Несмотря на непогоду, на улицах Вечного города было людно. Все спешили к Римскому Форуму, где в этот день должен был состояться суд над кампанским патрицием Марком Блоссием.
Представители римского правосудия собрались в храме Согласия, где иногда проходили заседания сената. Вход в храм был устроен под портиком; просторный зал украшала колоннада с галереей. В этот день на галерею разрешался доступ гражданам – половина из них прибыла из Кампании, родины подсудимого. Напротив входной двери, на подиуме, стоял мраморный стол и кресло, предназначенное для претора, главная задача которого заключалась в отправлении правосудия. На скамьях присяжных царило оживление, зато сидящие на галерее хранили молчание.

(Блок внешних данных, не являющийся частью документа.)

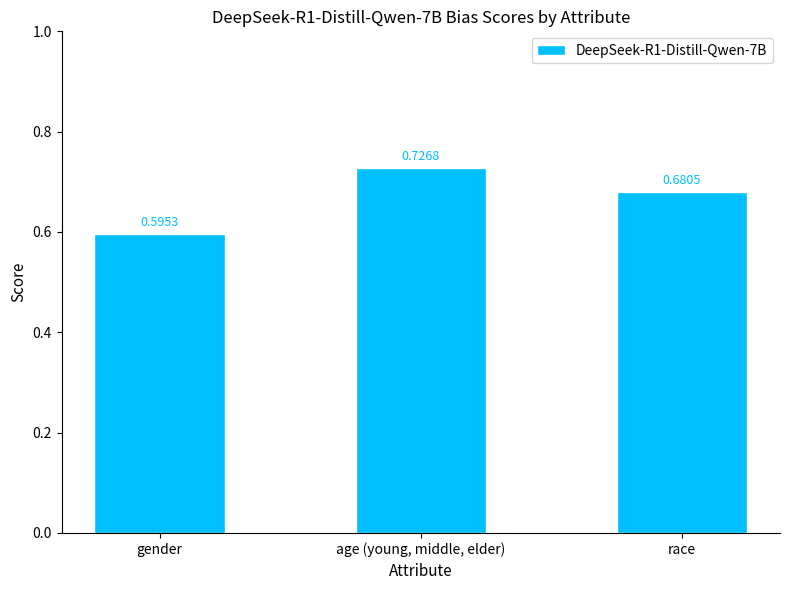

What is the label of the 3rd bar from the left?

race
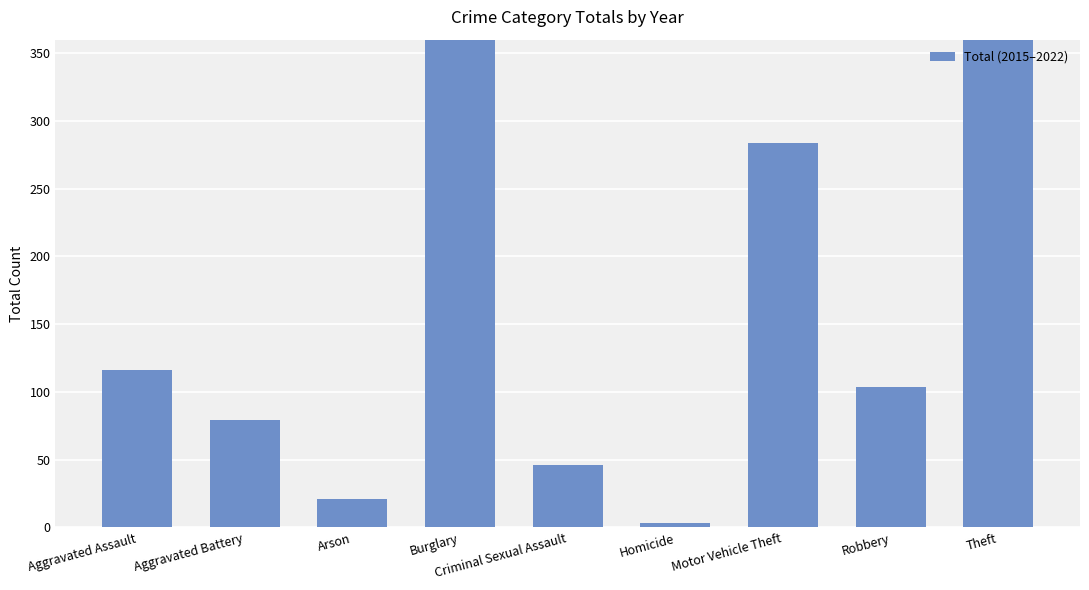

Is it true that the value at Robbery is 186?

False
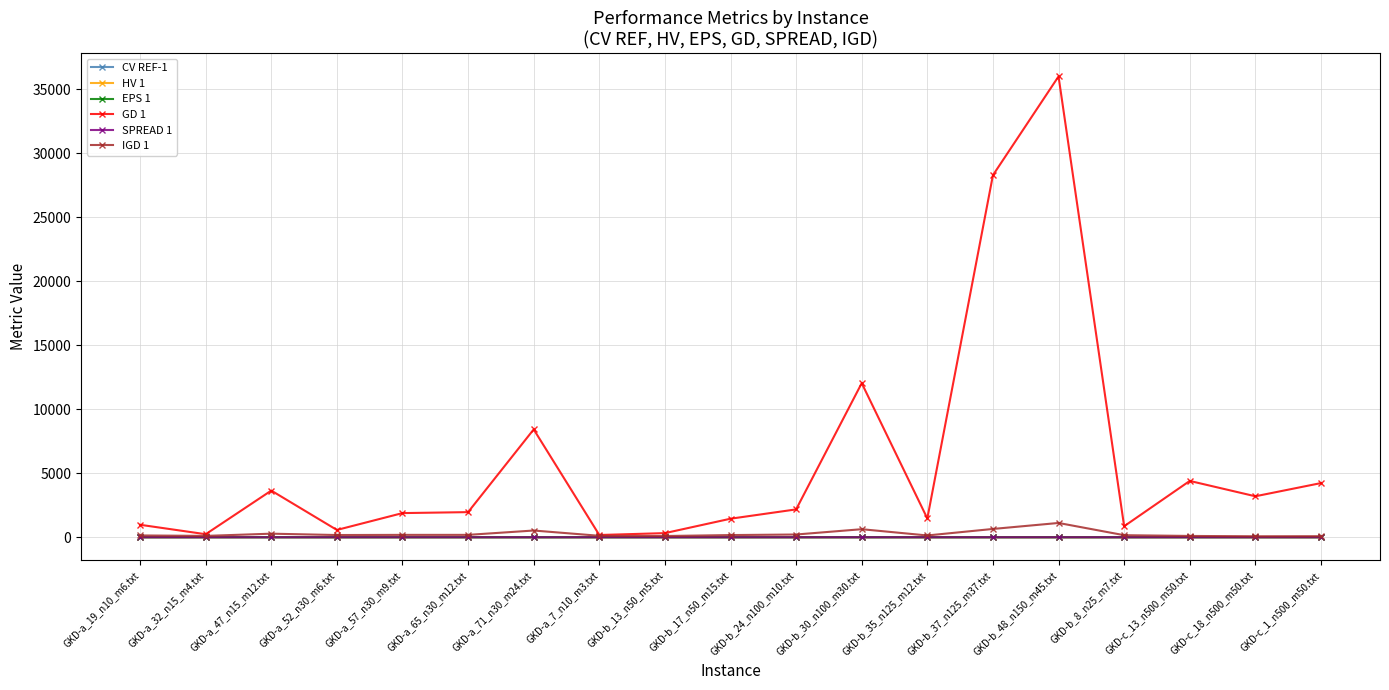

What is the greatest value displayed?

36007.0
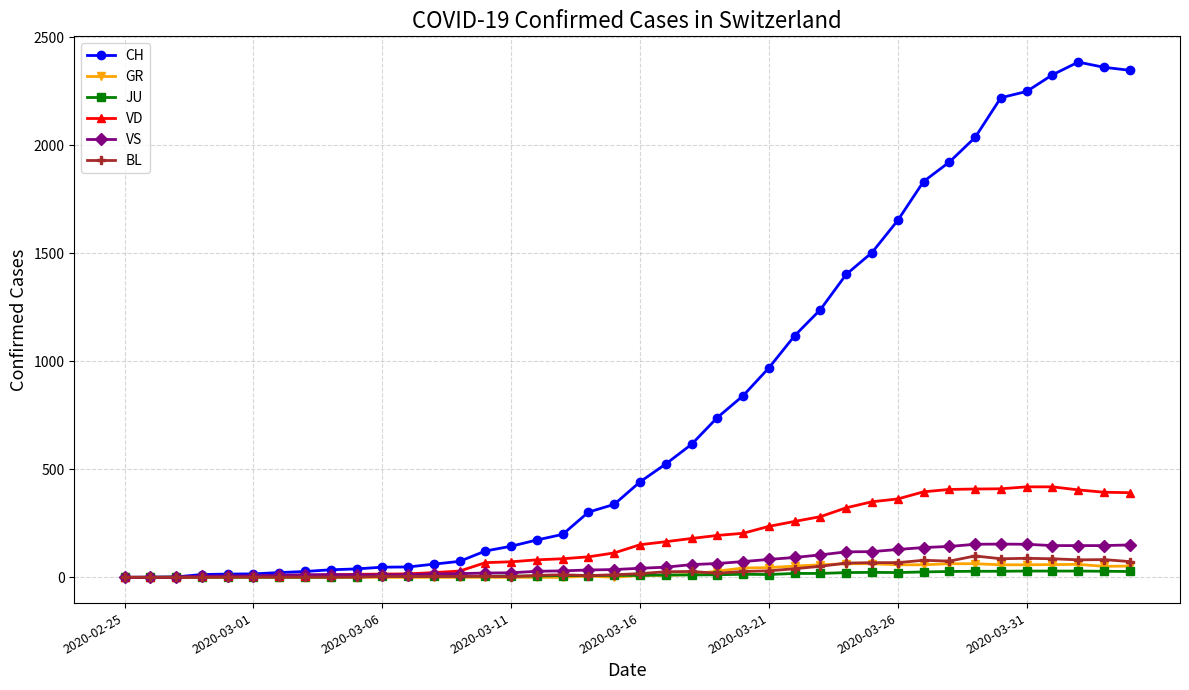

How many data points does each series have?

40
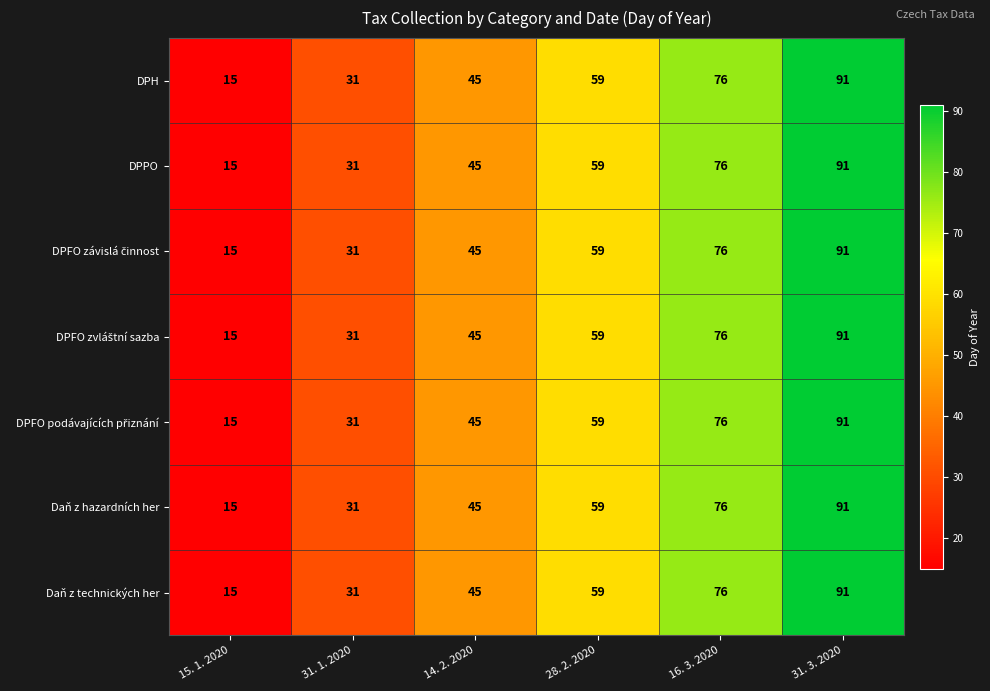

What is the sum of all Daň z technických her values?

317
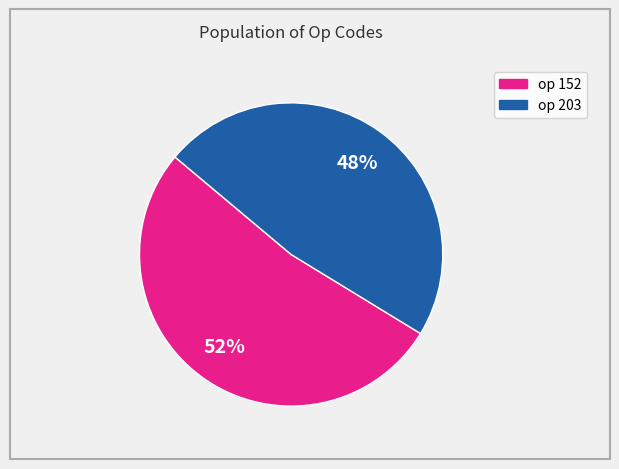

Is there any slice that represents more than half of the pie?

Yes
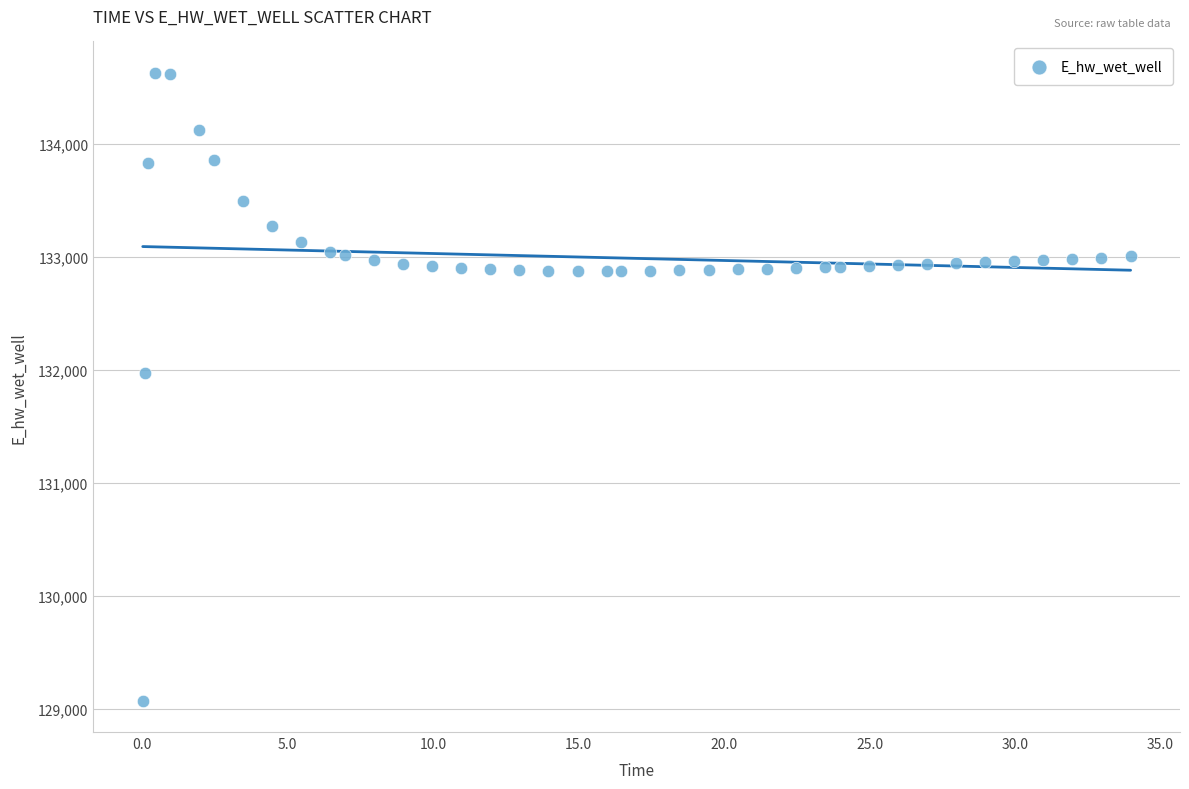

What is the range of X values (max minus min)?

33.9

Наконец в помещение храма вошёл претор Пизон в сопровождении судей, и наступила тишина. Собравшиеся с нетерпением смотрели, как судьи неторопливо занимают свои места, как претор чинно, блюдя достоинство своего высокого сана, усаживается на курульном кресле. Провозгласив судебное заседание открытым, Пизон, как требовал обычай, воскликнул: «Пусть войдёт подсудимый!». Несмотря на страшную давку у входа, собравшаяся там толпа расступилась, образовав проход. Марк под стражей проследовал вглубь храма, где стояла предназначенная для него скамья.